Alf was greatly reassured by the opinion that it’s pretty legal.

And he is confident that Joyce would not have led us astray when he said the track was licensed with the distributors and publishers.

Joel Martin, speaking on behalf of the publishers back at that time, said they were not approached for permission to use any of Eminem’s songs for the ad.

“It is both disappointing and sadly ironic that the political party responsible for championing the rights of music publishers in New Zealand by the introduction of the three strikes copyright reforms should itself have so little regard for copyright.”

But if we listen to Steven – which Alf always does when the shit hits the fan – this is all huff and puff, and we should pay scant heed to Martin’s statement that Lose Yourself was “one of the most iconic copyrights in the world and the song’s publishers have rarely authorised its use to advertise products and have said that they would never allow it to be used in connection with any political campaign”.

Nor is Alf greatly toubled that National has got itself in trouble before for its choice of music.

In 2008 it was warned about a piece of music marking John Key’s first year as leader that sounded similar to Clocks by British group Coldplay.

Key had to order a recall of 20,000 DVDs featuring him in a video called Ambitious for New Zealand after Coldplay’s record company, EMI, warned National it was breaching copyright by using music similar to the smash hit Clocks.
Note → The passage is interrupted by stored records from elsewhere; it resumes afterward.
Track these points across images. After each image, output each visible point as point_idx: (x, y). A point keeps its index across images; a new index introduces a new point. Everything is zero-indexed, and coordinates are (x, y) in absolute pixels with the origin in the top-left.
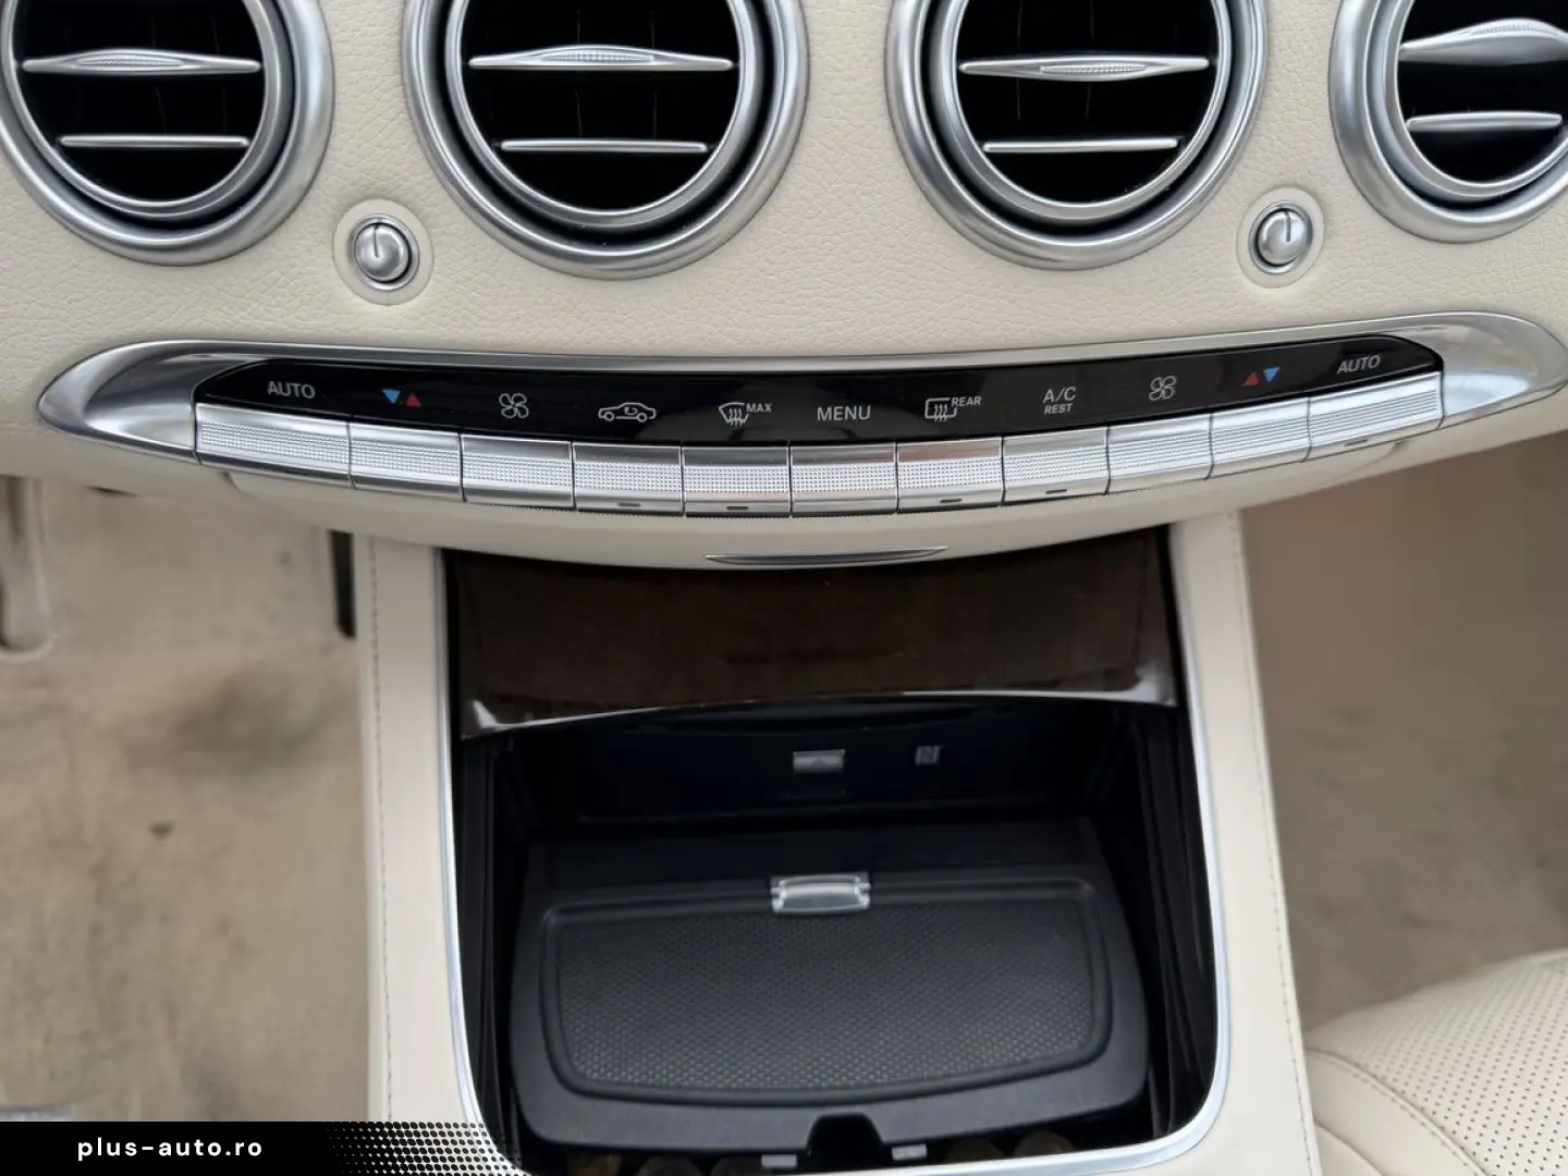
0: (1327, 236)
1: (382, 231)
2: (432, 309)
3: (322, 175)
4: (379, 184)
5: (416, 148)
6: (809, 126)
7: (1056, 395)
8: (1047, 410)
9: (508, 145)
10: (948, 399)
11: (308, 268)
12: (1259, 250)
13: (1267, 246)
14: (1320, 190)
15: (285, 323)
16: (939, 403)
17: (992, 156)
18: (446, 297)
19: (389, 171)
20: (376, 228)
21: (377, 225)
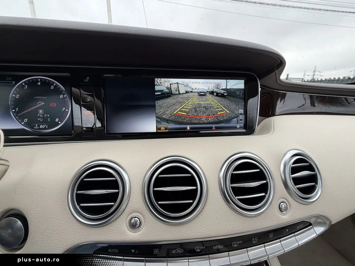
0: (290, 206)
1: (136, 218)
2: (143, 234)
3: (126, 208)
4: (136, 210)
5: (143, 203)
6: (209, 196)
7: (254, 239)
8: (253, 242)
9: (159, 203)
10: (236, 242)
11: (121, 227)
12: (280, 209)
13: (281, 208)
14: (287, 199)
15: (115, 238)
16: (235, 243)
17: (238, 199)
18: (146, 231)
19: (138, 208)
20: (135, 218)
21: (135, 217)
National Party campaign manager Jo de Joux previously insisted the music had been commissioned from an Auckland artist and was original.

“We paid these guys to make a DVD for us. We relied on their expertise and they have let us down.”

Key said National should not have relied on Production Shed.

In 1984 Warner Bros threatened to sue the party for breach of copyright after the theme song for the Chariots of Fire soundtrack was used in an ad.

Alf recalls raising this track record with Steven.

We have learned from those mistakes, he said.

We are bound to have learned from the Mike Sabin thing, too. We are good learners.